Feels like I’m missing something. Or someone. Makes me want to look up to the stars at night wishing to be somewhere else. Just to look down at my feet wondering if I’m not where I belong. Allie McDonald and Mike Derenzo, better known as EXES, triggered the most important thing with their new track – emotions. This song was written with heart and soul.
I know, I’m repeating myself, but it seems to get harder and harder to find music that actually transmits feelings. The Electro pop duo EXES from Los Angeles hit the jackpot with their latest release “Dear, Home”. I don’t exactly know how they managed to make their music feelable, but I guess it’s just the perfect combination of the soft emotional voice of McDonald and the defensive intrumental setting by Derenzo which serves rather as a frame for the voice than a backup track.
Starting with a really haunting spacey intro the track builds slowly into a big empty stage for the female vocals (which are placed perfectly front-and-center in the overall mix). If you close your eyes, you can almost see this stage with McDonald on it, single spot, dark room, that’s it. As the track progresses, there are several key elements mixed in, a piano-like synth and very calm drums serve as the base for the vocals. To put some icing on the ear cake, there are some violin stems blended in along some great voice doubling effects. Another example on how you keep a track interesting without getting too experimental. I just have this feeling with this one where everything falls in line, you know. Everything is where it’s supposed to be. Plus, the overall main mix is done perfectly.

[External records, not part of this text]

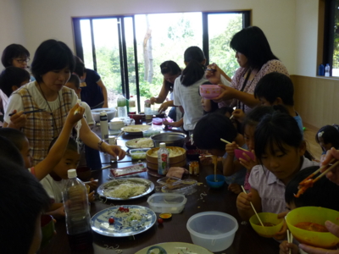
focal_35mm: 33
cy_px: 127
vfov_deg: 42.9
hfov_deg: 55.4
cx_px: 170
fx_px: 323
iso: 200
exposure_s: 1/125
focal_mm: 5.5
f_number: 2.8
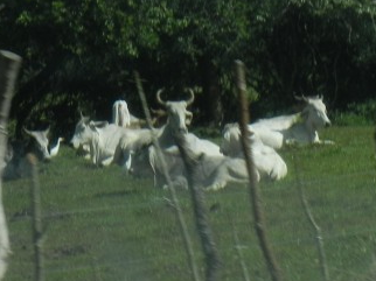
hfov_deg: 4.1
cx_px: 385
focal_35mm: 484
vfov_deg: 3.1
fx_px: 5253
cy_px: -105
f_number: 9.2
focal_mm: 27.4
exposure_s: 1/263
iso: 160
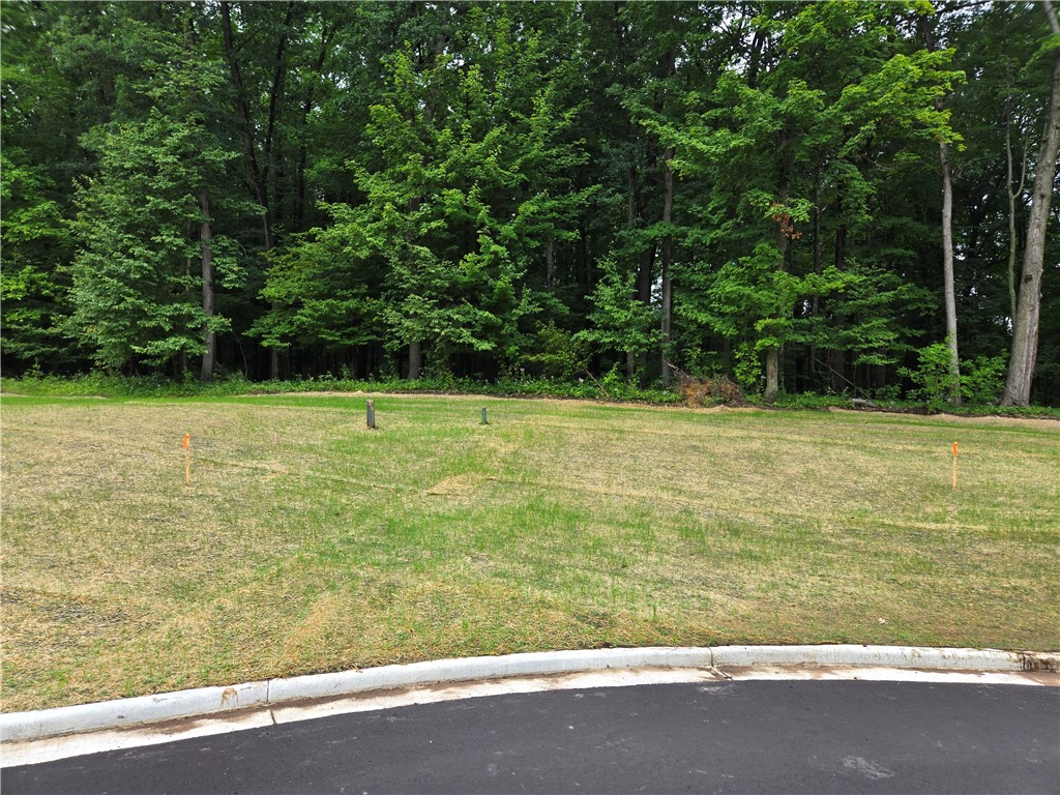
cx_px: 530
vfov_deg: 58.9
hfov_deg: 73.9
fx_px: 704
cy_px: 398
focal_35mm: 23
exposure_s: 1/180
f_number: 1.8
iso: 40
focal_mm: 5.4
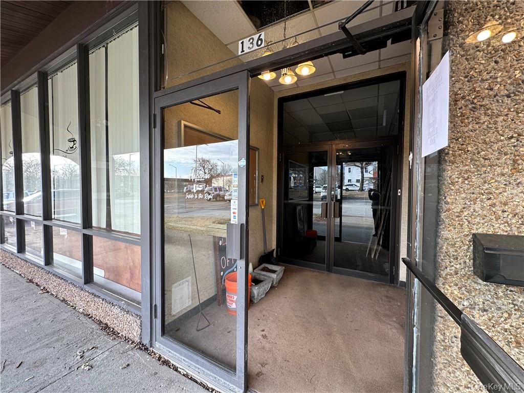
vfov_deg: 85.7
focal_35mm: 14
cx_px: 262
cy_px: 196
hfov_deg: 102.1
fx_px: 212
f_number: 2.2
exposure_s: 1/120
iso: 100
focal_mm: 2.22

With a debut EP that is announced to be released on the upcoming October, we can only wait for more of the creative and talented duo that is the EXES.

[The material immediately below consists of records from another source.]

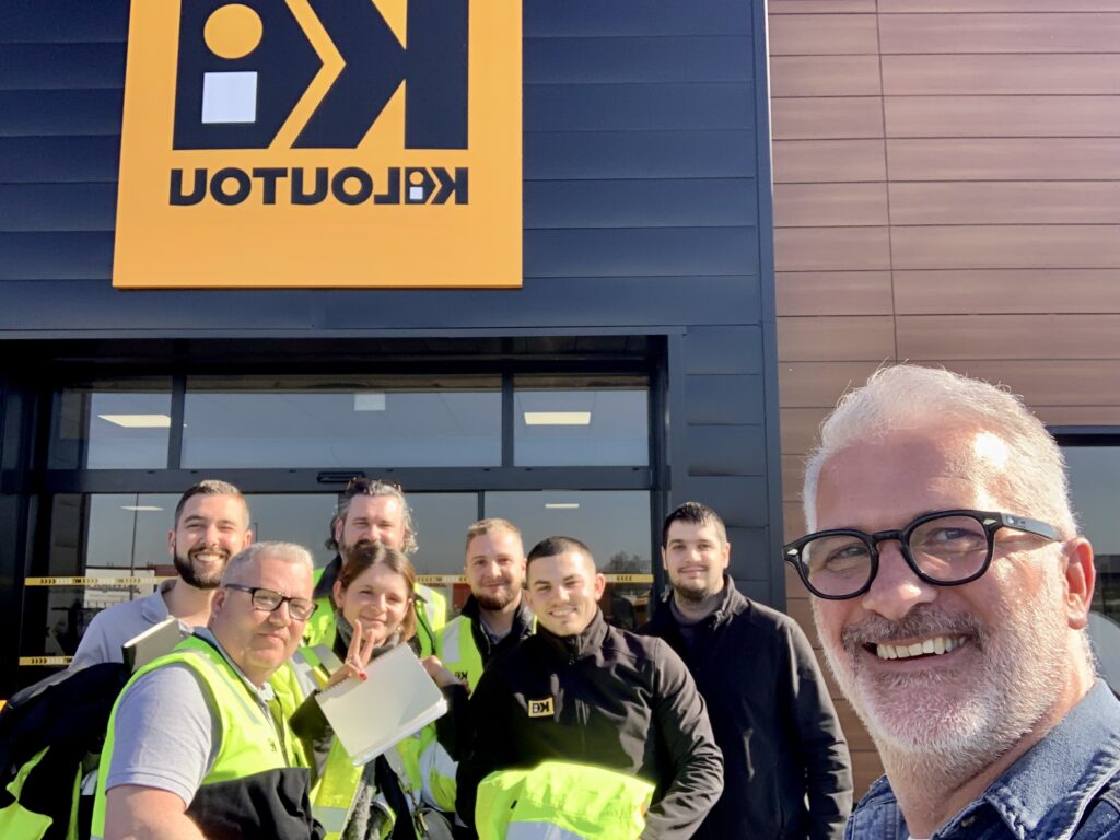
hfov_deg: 56.8
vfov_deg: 44.2
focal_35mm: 32
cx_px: 560
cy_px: 420
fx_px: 1035
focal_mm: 2.87
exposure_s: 1/502
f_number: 2.2
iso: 16
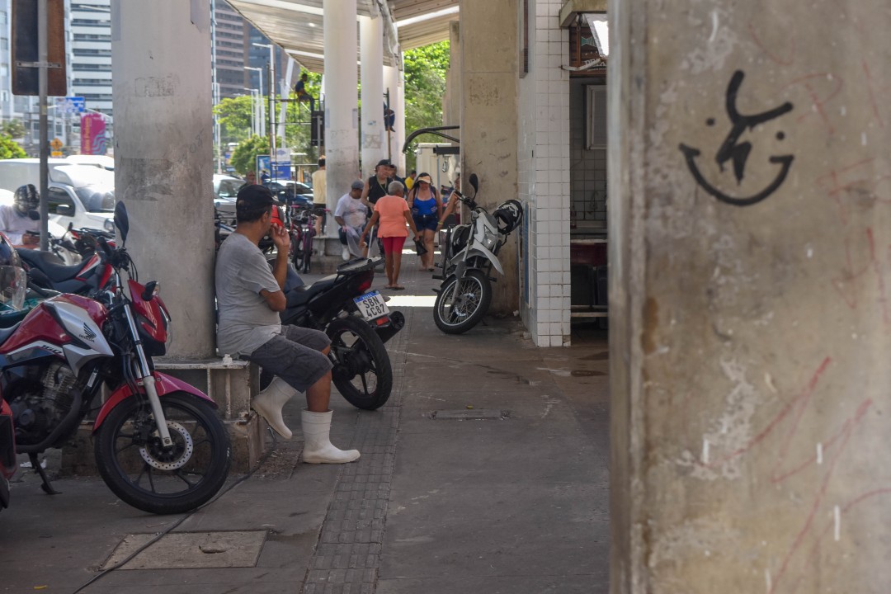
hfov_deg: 28.1
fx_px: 1782
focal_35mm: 72
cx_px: 446
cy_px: 297
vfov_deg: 18.9
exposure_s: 1/1000
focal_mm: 48
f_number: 5.3
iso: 450
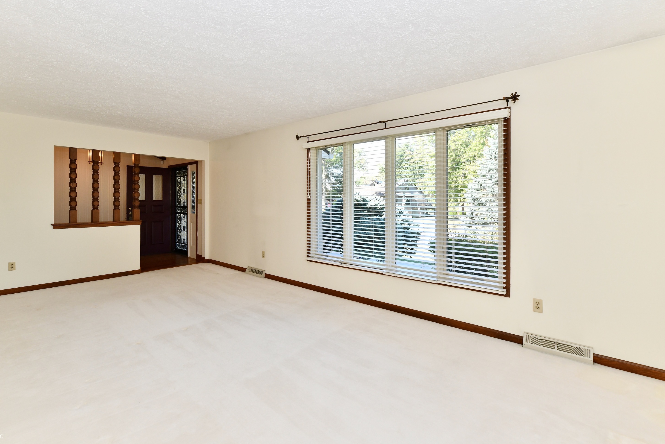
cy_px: 209
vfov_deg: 70.4
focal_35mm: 17
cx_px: 323
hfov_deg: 93.2
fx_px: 314
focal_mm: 16
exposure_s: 1/200
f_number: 7.1
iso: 640
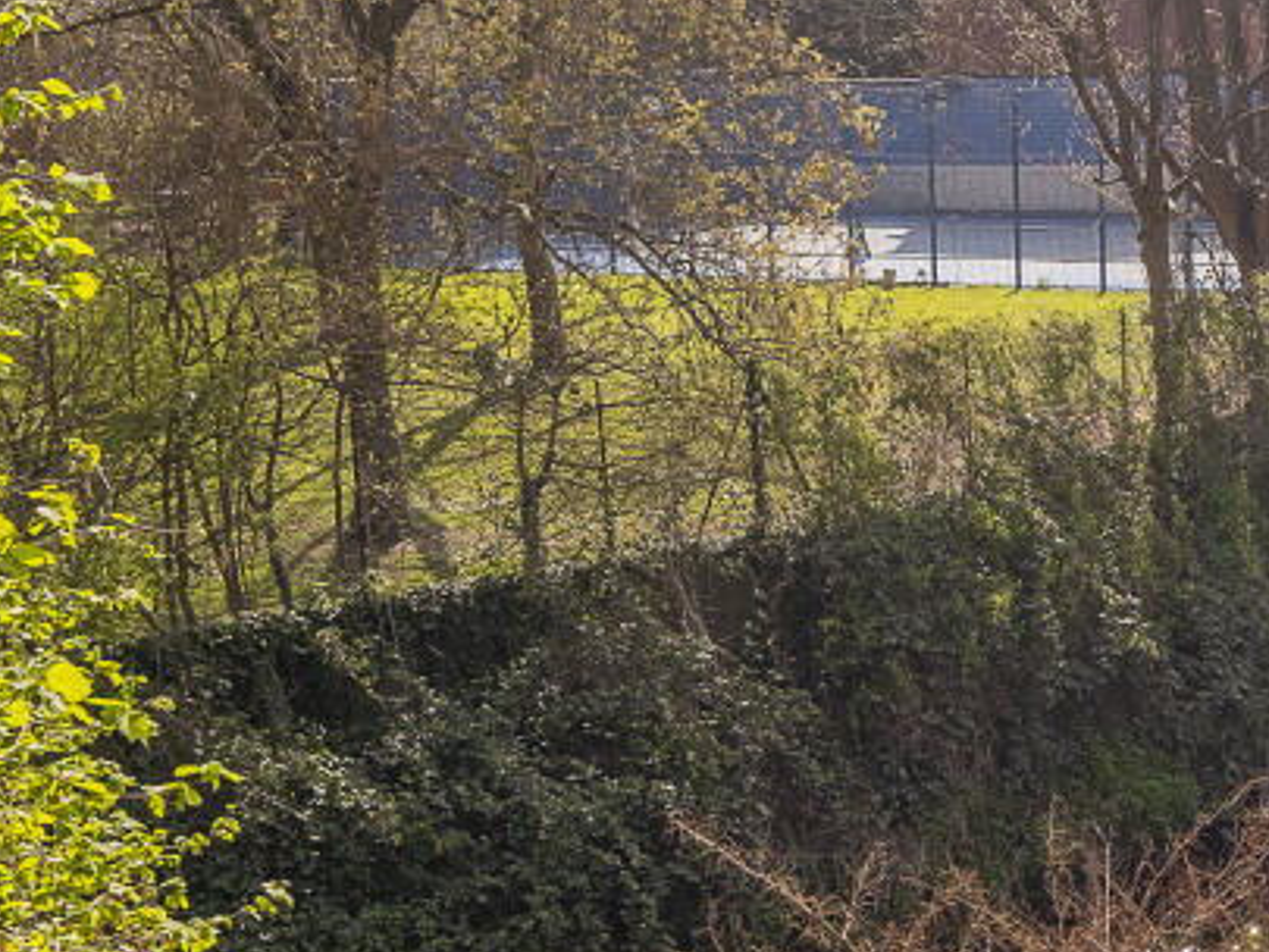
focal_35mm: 73
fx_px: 2677
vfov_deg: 20.2
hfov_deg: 24.6
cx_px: 1448
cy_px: 481
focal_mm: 20
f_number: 8
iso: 500
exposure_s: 1/320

Imagine stepping out on the deck of a condo right at the beach, putting your sunglasses on. Seagulls passing by. A few people playing volleyball down at the beach. The wind is taking that bit of salt taste towards you. See it? If you don’t, “Only” will help you to do so.
This piece of calm summer is brought to you by producer and DJ Aaron Shanahan aka “Sunday”, who really managed to slower my heart rate with this track, exactly what I needed after a long day at the office. With a slow drum and sub bass combination, he layered a vocal track with the exact amount of room reverb on it. This alone sounds quite interesting, but he raises the bar even higher when introducing those bell synths and guitar lick stems. I don’t know about you, but I can’t resist to groove along while listening.
Sometimes I have the expression that the vocals are hit too hard by the reverb effect, but on the other hand this only creates and holds that spacey, laid back feeling. In addition with those bell synths and guitar clips it all makes sense and doesn’t really seem strange to the listener anymore.
This track isn’t overloaded with tons of layered tracks, special effects or anything. Shanahan did a great job in keeping it simple but at the same time complex enough to not feel boring for a second. The sound sometimes almost seems kind of “shy”, defensively mixed. That makes the track really multipurpose, doesn’t matter if it’s played at the club, as backgroud chillout tune in a bar, or on your headphones while jogging a couple of miles. Being also mixed solidly with maybe one or two events being too “thick”, there’s no reason to not play that song on repeat whenever you need that summer feeling.